# What you have to do
Translate this sentence from the article on plastic recycling into Spanish: "While novel recycling technology is key to reducing waste, so is cutting down the use of plastics in food packaging, and large grocers over the past few years have started taking steps to reduce their plastic use."

Brantford, Ont.-based GreenMantra Technologies is another small Canadian company pushing new recycling processes with an approach that transforms recycled plastics into higher-value waxes and specialty plastics for industrial applications.

“Our technology modifies the structure of the plastic molecule so the properties of our products can be tailored to ensure compatibility with different applications,” says Domenic Di Mondo, GreenMantra’s vice-president of technology and business development.

The company takes in recycled bottles, plastic bags, films, carpet backing and polystyrene – and last year received a $1-million grant from the federal government to transform polystyrene insulation waste into new insulation.

How large grocers are cutting plastic

While novel recycling technology is key to reducing waste, so is cutting down the use of plastics in food packaging, and large grocers over the past few years have started taking steps to reduce their plastic use. Sobeys, for instance, says it removes 225 million grocery bags from circulation each year at its main stores and is planning to remove bags at its other banners, which include IGA and Safeway.

(Collected data entries)
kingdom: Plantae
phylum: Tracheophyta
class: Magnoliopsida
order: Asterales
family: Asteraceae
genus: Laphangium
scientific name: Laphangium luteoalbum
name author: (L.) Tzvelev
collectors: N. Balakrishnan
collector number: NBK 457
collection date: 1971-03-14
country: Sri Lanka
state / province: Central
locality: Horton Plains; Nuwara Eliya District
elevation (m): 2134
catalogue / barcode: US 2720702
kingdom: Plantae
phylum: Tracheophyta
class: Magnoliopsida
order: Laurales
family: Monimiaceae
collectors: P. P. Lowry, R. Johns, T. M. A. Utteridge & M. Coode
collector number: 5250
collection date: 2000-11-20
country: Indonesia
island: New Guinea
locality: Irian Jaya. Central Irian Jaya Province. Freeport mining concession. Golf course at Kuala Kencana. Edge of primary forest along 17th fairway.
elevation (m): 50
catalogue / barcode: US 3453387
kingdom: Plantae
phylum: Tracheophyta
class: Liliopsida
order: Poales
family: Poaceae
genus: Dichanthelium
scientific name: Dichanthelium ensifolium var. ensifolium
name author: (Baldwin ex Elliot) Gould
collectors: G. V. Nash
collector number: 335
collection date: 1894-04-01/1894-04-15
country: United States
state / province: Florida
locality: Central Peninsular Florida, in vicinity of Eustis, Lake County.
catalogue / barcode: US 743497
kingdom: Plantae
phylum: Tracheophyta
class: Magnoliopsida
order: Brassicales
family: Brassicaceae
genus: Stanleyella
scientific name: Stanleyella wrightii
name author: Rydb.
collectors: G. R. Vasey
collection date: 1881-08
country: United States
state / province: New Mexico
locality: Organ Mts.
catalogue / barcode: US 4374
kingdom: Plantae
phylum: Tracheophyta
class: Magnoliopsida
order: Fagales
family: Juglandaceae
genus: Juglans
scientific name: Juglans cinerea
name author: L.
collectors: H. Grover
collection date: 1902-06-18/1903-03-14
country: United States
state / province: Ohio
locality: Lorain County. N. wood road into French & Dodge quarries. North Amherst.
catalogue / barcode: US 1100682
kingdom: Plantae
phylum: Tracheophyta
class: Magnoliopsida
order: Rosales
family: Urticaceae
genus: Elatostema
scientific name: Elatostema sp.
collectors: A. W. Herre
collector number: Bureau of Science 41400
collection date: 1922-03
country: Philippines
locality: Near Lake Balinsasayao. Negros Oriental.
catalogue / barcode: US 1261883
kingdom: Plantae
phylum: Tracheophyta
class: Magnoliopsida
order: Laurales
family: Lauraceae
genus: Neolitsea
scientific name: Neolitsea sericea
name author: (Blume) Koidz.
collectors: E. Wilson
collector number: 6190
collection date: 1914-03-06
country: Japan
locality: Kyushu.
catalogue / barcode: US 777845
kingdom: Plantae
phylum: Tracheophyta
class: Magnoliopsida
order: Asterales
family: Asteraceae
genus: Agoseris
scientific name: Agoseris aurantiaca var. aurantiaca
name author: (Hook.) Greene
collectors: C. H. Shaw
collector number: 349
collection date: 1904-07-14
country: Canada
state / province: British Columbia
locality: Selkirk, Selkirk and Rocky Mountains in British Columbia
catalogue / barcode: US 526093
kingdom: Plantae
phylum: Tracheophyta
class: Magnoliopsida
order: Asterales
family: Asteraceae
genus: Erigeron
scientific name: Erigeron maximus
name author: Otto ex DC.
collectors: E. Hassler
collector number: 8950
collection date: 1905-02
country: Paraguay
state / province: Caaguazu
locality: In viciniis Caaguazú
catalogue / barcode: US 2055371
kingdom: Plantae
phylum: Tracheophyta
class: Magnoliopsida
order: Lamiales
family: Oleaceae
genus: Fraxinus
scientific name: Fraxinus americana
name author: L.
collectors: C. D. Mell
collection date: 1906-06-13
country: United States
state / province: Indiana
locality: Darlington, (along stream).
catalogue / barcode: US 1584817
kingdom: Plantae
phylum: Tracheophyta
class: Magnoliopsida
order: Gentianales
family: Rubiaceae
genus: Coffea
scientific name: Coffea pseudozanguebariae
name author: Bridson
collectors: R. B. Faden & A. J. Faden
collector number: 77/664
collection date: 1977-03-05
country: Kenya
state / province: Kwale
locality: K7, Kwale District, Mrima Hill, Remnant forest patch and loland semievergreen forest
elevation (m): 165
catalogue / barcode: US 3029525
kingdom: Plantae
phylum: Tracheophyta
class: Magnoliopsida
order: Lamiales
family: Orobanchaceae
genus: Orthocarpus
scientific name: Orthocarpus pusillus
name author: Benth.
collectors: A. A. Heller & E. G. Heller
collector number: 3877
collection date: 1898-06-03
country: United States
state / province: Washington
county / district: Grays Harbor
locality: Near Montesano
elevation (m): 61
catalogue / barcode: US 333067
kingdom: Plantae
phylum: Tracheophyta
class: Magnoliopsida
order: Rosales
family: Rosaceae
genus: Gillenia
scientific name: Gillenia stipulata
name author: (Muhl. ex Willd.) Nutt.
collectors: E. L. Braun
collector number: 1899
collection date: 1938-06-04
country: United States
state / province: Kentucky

# Response below
Si bien la tecnología de reciclaje novedosa es clave para reducir los residuos, también lo es disminuir el uso de plásticos en los envases de alimentos, y en los últimos años las grandes cadenas de supermercados han empezado a tomar medidas para reducir su uso de plástico.